Kennedy's Flame Endures
Many things were remarkable about the speech by this ailing and fading liberal lion of the Senate. Until the last moment, it was entirely unclear whether he could take the stage, but he did so in a dramatic way and with such a tight and message-driven address, even if sometimes haltingly delivered, that he single-handedly lit the torch again for the party's higher ideals, adding true purpose to its quadrennial gathering and uniting it, at least for the moment.
Democrats found a well of inspiration in Kennedy, who has dependably rocked convention halls since 1980 and serves as more than a nostalgic reminder of an earlier era dominated by Kennedy and his storied family's brand of liberal politics. His political heft and vital role can't be denied, even as the party that cherishes him has moved to the center and its new stars and standard bearers steer a more centrist and pragmatic path than the Great Society politics of yesteryear.

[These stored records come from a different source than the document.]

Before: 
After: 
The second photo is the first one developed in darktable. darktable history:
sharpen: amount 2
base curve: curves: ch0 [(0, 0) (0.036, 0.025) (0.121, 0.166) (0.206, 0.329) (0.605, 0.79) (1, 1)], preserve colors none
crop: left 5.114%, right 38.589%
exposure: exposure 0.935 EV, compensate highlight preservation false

It was Kennedy's platinum-plated endorsement of Obama, after all, that lent legitimacy to his campaign and put it in the fast lane. And it was Kennedy's surprise appearance and speech last night, after a listless and frankly dull two and a half hours of the convention's opening, that set the message and foundation for Barack Obama and the party in Denver -- a message that large change is not only possible but should be embraced.
Remarkably, Kennedy spoke exclusively about the future, not about the past or even the present. No direct mention of President Bush or John McCain or Hillary Clinton or his own illness. Whether you agree with his politics or not, it was vintage Kennedy -- on a high road and looking ahead brightly. He's not the story of this convention, but he did provide it a masterful and uniquely moving prologue.
Kennedy's best lines could easily be slipped into Obama's nomination acceptance speech. Calling for America to "rise to its best ideals" and to "restore its future" and how we are "all called to a better country" or that the "torch has passed again to a new generation of Americans" and that "the work begins anew, the hope rises again, and the dream lives on."
Only Kennedy, however, could have said the following: "I know it. I've seen it. I've lived it. And we can do it again."